**Trecho do documento:**
========================

Quem é ateu e viu milagres como eu / Sabe que os deuses sem Deus / Não
cessam de brotar, nem cansam de esperar - ‘Milagres do Povo’, Caetano Veloso
Jorge Amado e Caetano Veloso | Foto: Xando Pereira
A obra representa a luta incessante de
Amado contra as desigualdades sociais, em especial ao racismo religioso. Quando
deputado federal pelo PCB, foi o autor do §7° do art. 141, presente na
Constituição de 1946, que declarava e reconhecia a liberdade de crença.
§ 7º
- É inviolável a liberdade de consciência e de crença e assegurado o livre
exercício dos cultos religiosos, salvo o dos que contrariem a ordem pública ou
os bons costumes. As associações religiosas adquirirão personalidade jurídica
na forma da lei civilConstituição de 1946
Os fatos levam a refletir sobre a
escolha de Pedro Archanjo como filho favorito. Seria o personagem, voz dos
menos favorecidos, um alter ego do autor?

========================

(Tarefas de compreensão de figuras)
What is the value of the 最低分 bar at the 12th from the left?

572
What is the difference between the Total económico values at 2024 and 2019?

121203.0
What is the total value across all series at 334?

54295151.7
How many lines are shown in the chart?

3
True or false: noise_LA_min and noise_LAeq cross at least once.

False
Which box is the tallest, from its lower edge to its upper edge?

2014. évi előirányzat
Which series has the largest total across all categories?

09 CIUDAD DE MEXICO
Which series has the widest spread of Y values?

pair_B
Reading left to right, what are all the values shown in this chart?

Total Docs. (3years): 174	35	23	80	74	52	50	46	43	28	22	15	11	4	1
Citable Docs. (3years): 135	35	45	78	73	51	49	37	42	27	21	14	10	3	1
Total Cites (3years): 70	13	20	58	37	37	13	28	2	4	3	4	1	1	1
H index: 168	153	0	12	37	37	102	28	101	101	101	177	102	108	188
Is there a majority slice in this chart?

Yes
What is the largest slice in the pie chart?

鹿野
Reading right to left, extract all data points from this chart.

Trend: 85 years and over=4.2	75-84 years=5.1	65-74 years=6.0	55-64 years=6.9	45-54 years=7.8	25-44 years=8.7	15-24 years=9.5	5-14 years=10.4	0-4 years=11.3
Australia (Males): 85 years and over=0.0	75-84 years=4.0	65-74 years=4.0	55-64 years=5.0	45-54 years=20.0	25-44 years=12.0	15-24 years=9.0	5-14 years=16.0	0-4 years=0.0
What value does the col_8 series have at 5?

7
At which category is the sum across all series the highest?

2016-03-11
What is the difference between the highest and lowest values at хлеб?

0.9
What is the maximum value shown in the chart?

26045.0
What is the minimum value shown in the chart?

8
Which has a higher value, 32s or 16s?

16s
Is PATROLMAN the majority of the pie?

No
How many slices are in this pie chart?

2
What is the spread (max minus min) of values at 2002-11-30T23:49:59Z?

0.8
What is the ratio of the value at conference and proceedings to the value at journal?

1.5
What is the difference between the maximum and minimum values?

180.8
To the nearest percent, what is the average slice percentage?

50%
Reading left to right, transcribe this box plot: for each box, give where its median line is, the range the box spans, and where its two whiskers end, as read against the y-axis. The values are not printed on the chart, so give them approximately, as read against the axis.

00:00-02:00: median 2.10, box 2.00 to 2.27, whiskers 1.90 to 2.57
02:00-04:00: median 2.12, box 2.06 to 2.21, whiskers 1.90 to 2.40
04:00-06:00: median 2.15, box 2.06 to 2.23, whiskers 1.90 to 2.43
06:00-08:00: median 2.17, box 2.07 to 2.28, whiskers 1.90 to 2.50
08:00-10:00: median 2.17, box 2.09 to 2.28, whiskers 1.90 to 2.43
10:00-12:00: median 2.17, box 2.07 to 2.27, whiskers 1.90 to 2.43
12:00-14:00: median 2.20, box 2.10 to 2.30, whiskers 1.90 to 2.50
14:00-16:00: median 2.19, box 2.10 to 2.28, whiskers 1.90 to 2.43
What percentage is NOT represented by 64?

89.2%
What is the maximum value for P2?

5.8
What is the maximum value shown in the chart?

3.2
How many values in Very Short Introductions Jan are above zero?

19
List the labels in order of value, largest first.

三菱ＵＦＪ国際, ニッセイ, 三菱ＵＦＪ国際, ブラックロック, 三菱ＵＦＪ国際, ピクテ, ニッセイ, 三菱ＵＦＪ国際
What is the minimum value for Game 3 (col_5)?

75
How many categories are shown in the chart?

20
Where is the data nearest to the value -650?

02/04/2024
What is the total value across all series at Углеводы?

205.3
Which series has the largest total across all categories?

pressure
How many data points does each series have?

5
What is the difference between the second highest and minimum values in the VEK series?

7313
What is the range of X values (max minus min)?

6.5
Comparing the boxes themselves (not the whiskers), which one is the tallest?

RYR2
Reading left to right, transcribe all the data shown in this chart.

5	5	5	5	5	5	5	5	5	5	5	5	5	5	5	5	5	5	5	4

========================

**Seu objetivo:**
Escreva a continuação do trecho sobre Jorge Amado e a liberdade de crença, começando logo após a última frase.

**Resposta final:**
“Pode-se dizer que
Pedro Archanjo é, sim, o alter ego de Jorge Amado. Ele é a união do autor com
respeitadíssimo Miguel Santana, Edson Carneiro e Martiniano do Bonfim, que era
um outro intelectual negro, pintor de paredes e que era babalaô, o “pai do
segredo”, do Ilê Axé Opô Afonjá”, explica Gildeci Leite, escritor e professor
de literatura da UNEB.
Lado infantil do
universo amadiano
Com a vida pessoal
sendo um livro aberto, Jorge
Amado foi pai de três filhos: Eulália, carinhosamente apelidada de
Lila (1935-1949), João Jorge e Paloma; os dois últimos, fruto do grande amor
com a escritora e fotógrafa Zélia Gattai, com quem casou-se em 1976 e viveu até
os seus últimos dias, em 2001.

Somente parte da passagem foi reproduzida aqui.